Обернувшись на её голос, увидал отец Герасим в проёме открывшейся калитки освещённую лунным светом свою супругу, с распущенными волосами и неодетую, в одной полупрозрачной ночной рубашке. Ни дать, ни взять русалка у ворот.
– Третьи петухи уже поют, за Лиштуном небо светлеет, – отчитывала его  Агафья, – скоро на утреню собираться, а ты не спишь!
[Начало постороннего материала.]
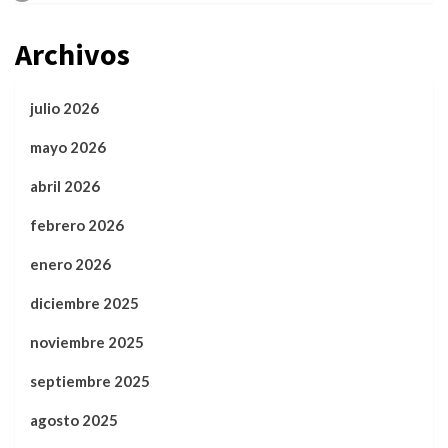
Archivos
julio 2026
mayo 2026
abril 2026
febrero 2026
enero 2026
diciembre 2025
noviembre 2025
septiembre 2025
agosto 2025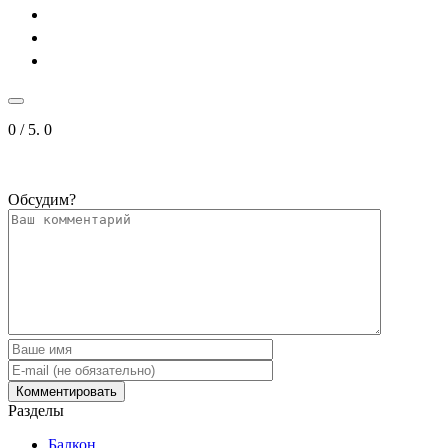
0
/ 5.
0
Обсудим?
Разделы
Балкон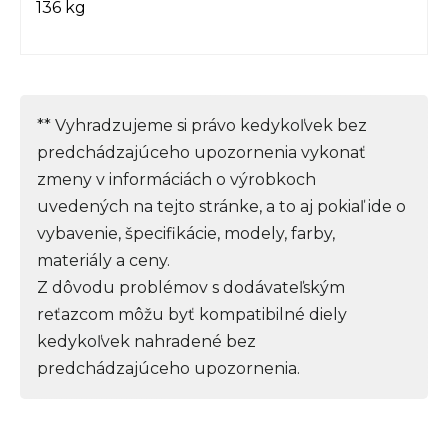
136 kg
** Vyhradzujeme si právo kedykoľvek bez
predchádzajúceho upozornenia vykonať
zmeny v informáciách o výrobkoch
uvedených na tejto stránke, a to aj pokiaľ ide o
vybavenie, špecifikácie, modely, farby,
materiály a ceny.
Z dôvodu problémov s dodávateľským
reťazcom môžu byť kompatibilné diely
kedykoľvek nahradené bez
predchádzajúceho upozornenia.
Али ещё не надышался свежим воздухом?!
– Ты бы чем прикрылась, Агаша, а то всё своё добро людям показываешь, – кивнув на деда, вместо ответа сказал отец Герасим матушке, нарушившей идиллию мужиков-собеседников.
– У самого из портков причиндалы наружу торчат, а ещё святой отец, – аж взвизгнула обиженная русалка Агафья да так громко, что, лежавший у ног сторожа, Полкан вскочил и, тихо зарычав, на всякий случай отошёл подальше от ворот священника.
Встали нехотя отец Герасим и дед Варфоломеич с насиженной скамьи. Один из них, насупившись, закрыл за собою калитку и пошёл в дом разбираться со своей, не на шутку заведённой, второй половиной, а другой тихо свистнул Полкану и, привычно стуча своей колотушкой, не спеша направился к церкви.